Los propietarios del restaurante le
reservaban siempre una mesa de tamaño acorde con el número de comensales que
ella les anunciara. No sólo eso; cuando Patro les comunicaba los nombres de los
sobrinos-nietos que esperaba ese fin de semana, ya sabían, de antemano y por
costumbre, qué menú pedirían.
Luján y Sebas eran los “paelleros”; Ismael
y Germán siempre pedían bistec, y tanto Cristina como Teresa, estaban siempre a
dieta y optaban por menestras o berenjenas, especialidad de la casa.

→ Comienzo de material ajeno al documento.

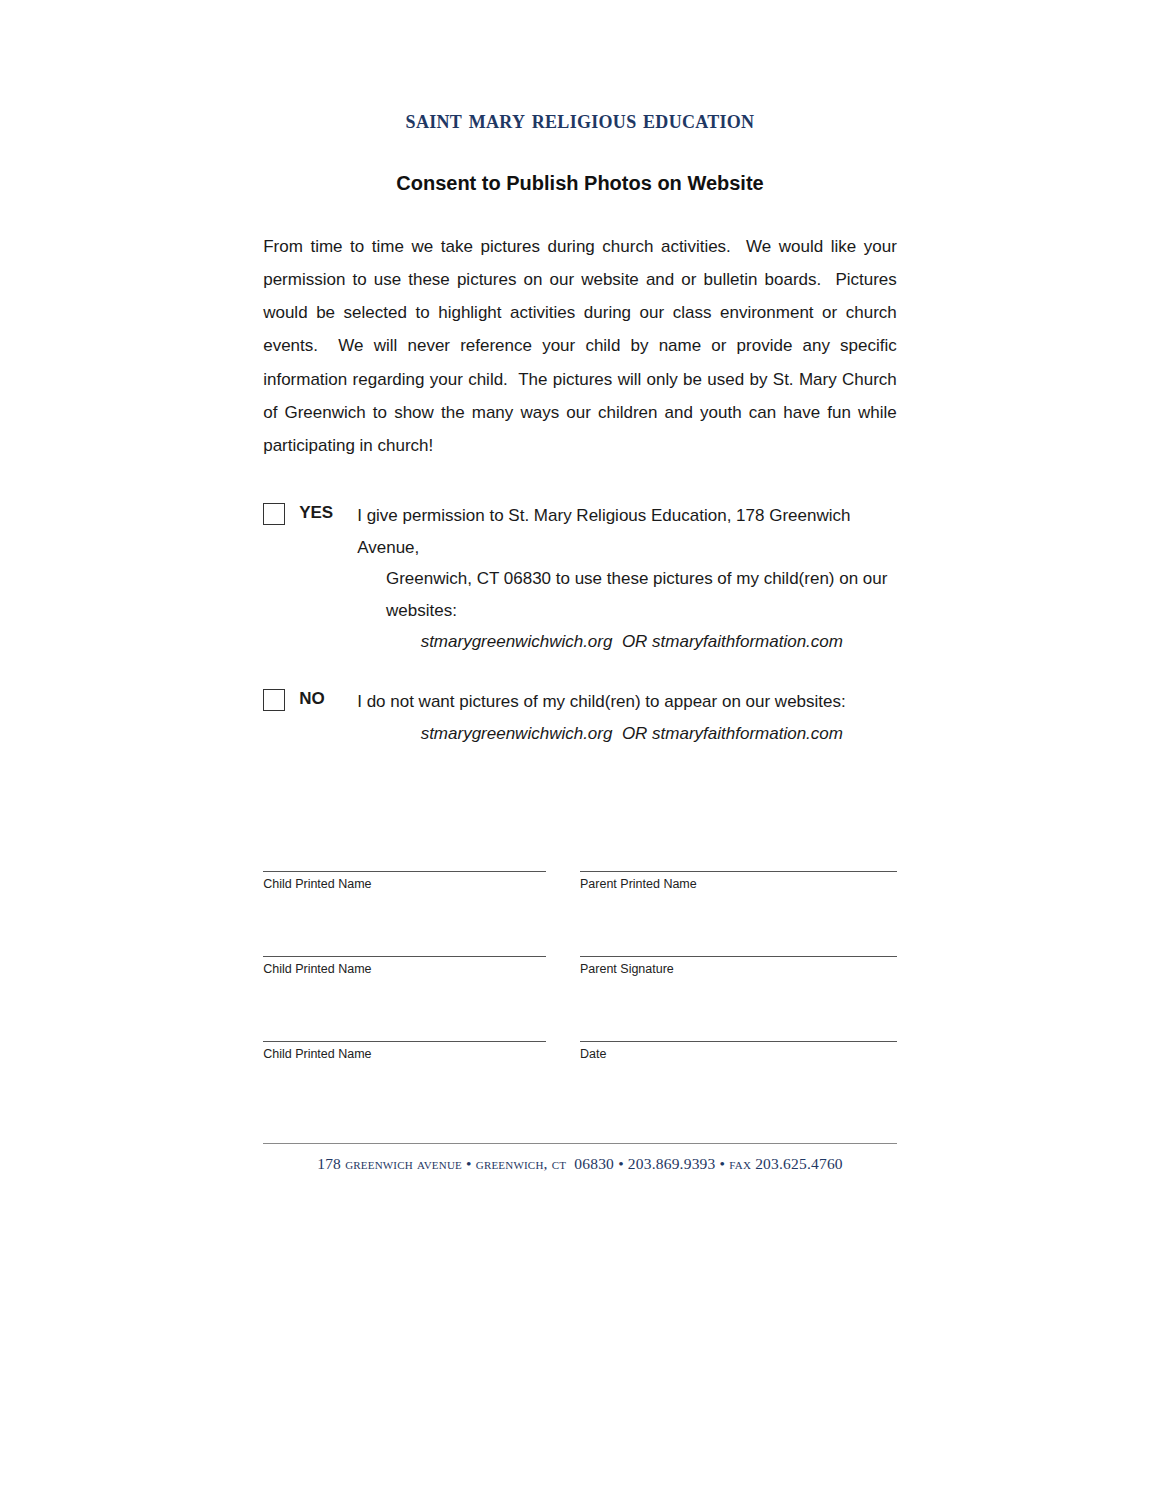Saint Mary Religious Education
Consent to Publish Photos on Website
From time to time we take pictures during church activities. We would like your permission to use these pictures on our website and or bulletin boards. Pictures would be selected to highlight activities during our class environment or church events. We will never reference your child by name or provide any specific information regarding your child. The pictures will only be used by St. Mary Church of Greenwich to show the many ways our children and youth can have fun while participating in church!
YES
I give permission to St. Mary Religious Education, 178 Greenwich Avenue, Greenwich, CT 06830 to use these pictures of my child(ren) on our websites: stmarygreenwichwich.org OR stmaryfaithformation.com
NO
I do not want pictures of my child(ren) to appear on our websites: stmarygreenwichwich.org OR stmaryfaithformation.com
| Child Printed Name | Parent Printed Name |
| Child Printed Name | Parent Signature |
| Child Printed Name | Date |
178 Greenwich Avenue • Greenwich, CT 06830 • 203.869.9393 • Fax 203.625.4760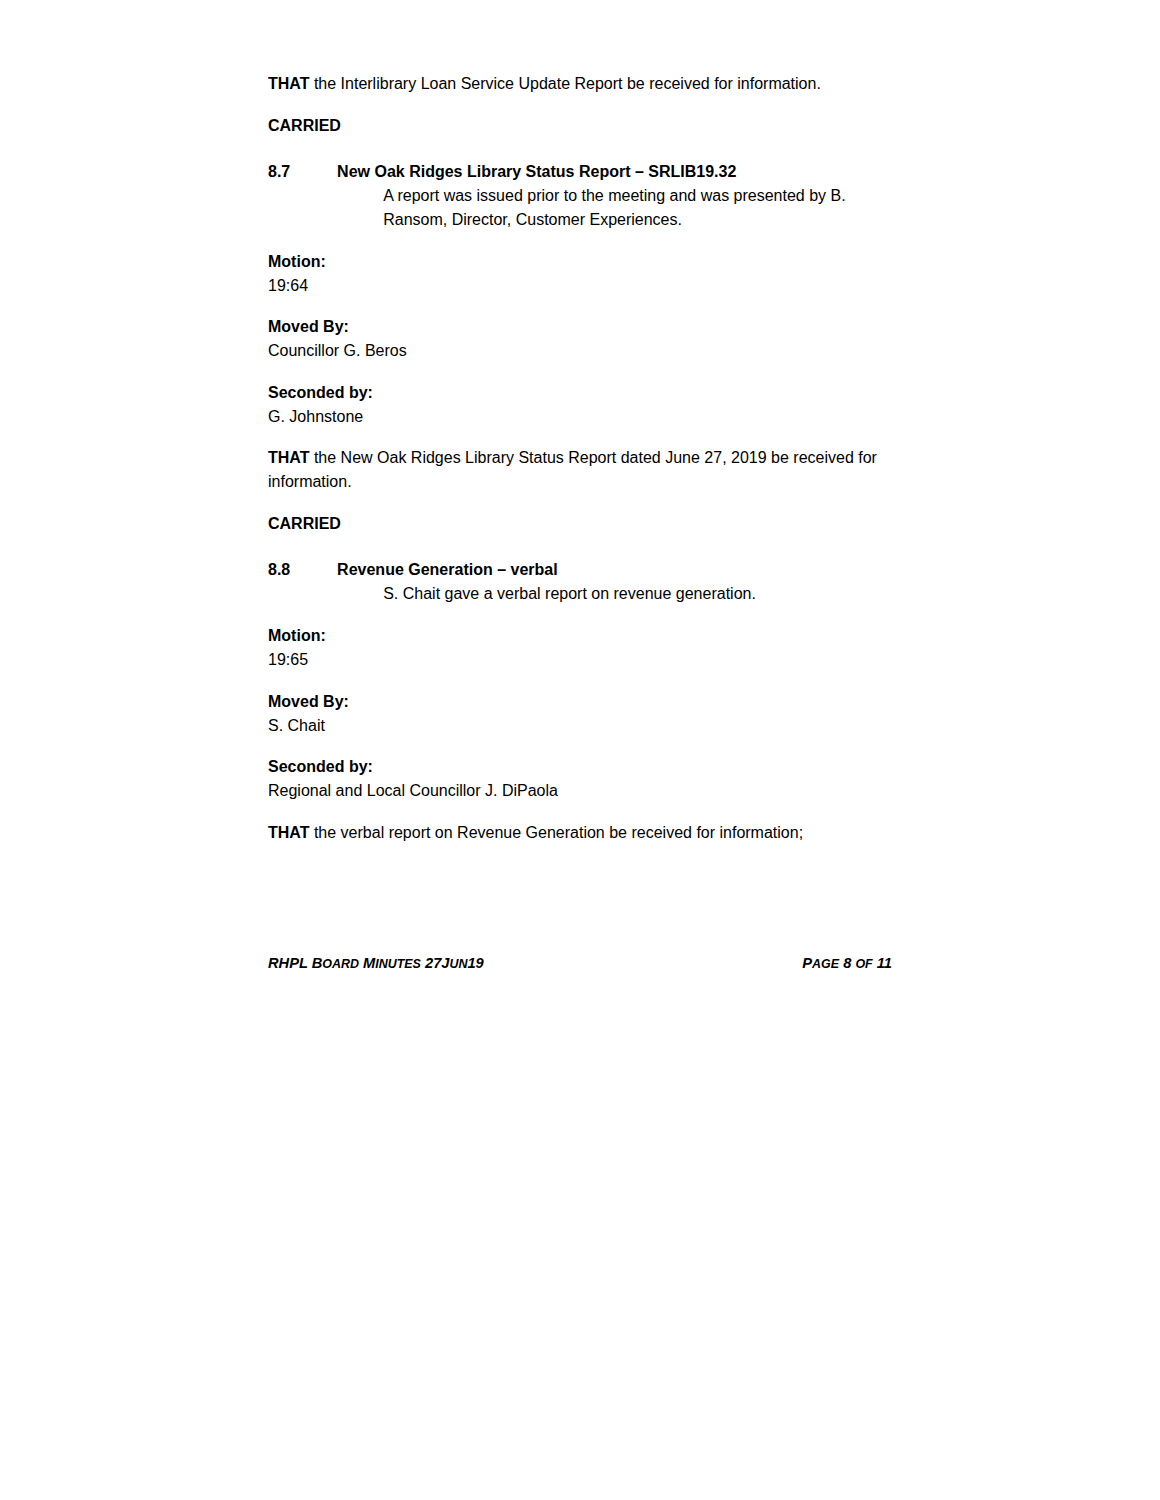THAT the Interlibrary Loan Service Update Report be received for information.
CARRIED
8.7 New Oak Ridges Library Status Report – SRLIB19.32
A report was issued prior to the meeting and was presented by B. Ransom, Director, Customer Experiences.
Motion:
19:64
Moved By:
Councillor G. Beros
Seconded by:
G. Johnstone
THAT the New Oak Ridges Library Status Report dated June 27, 2019 be received for information.
CARRIED
8.8 Revenue Generation – verbal
S. Chait gave a verbal report on revenue generation.
Motion:
19:65
Moved By:
S. Chait
Seconded by:
Regional and Local Councillor J. DiPaola
THAT the verbal report on Revenue Generation be received for information;
RHPL BOARD MINUTES 27JUN19 PAGE 8 OF 11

El piso de la abuela Patro era enorme; de
ésos en los que la sopa se enfriaría sin remedio al llevarla de la cocina al
comedor. Los muebles eran tan centenarios como los bisabuelos que los
compraron, solo que éstos últimos ya no estaban presentes más que en algunas
fotografías enmarcadas.
El travieso Ismael tenía predilección por
abrir los cuarenta cajoncitos de un antiguo secreter ubicado en la sala de
estar, cuya única función siempre fue la de acumular facturas o recibos, fotos
antiguas y polvo. Aunque lo limpiaban casi a diario, aparecía cada mañana una
fina capa blanquecina sobre la oscura caoba, a la que cualquiera se terminaba
acostumbrando, pues la belleza del mueble eclipsaba a todo lo que osara
compartir su espacio.
Los demás chavales tenían en la abuela a
una confidente ejemplar. Era un lujo para cualquier adolescente (aunque Teresa
ya no lo era, pero sí agradecía la complicidad) tener un familiar libre de
prejuicios y que no estuviera contra el progreso, con quien se pudiera hablar
de todo, sin censuras ni reproches, y que supiera explicar, sin imposiciones, el por qué de no desviarse en tan peligrosas
edades, con el simple sentido de la lógica y el sentido común que rezumaba, a
chorros, en cada consejo que les daba. Salían de aquella casa felices, como
quien sale de una enriquecedora sesión de terapia, que, parentesco aparte, así
resultaba ser, a fin de cuentas.
Y ésta es, a grandes rasgos, la historia
resumida de Patro, la abuela que no fue mamá ni esposa, pero que once nietos
pudieron disfrutar, como muchos otros nietos en el mundo, orgullosos de sus
tíos abuelos: Esos parientes lejanos, pero cercanos, a los que siempre se alude
y recuerda con una inevitable sonrisa en el rostro.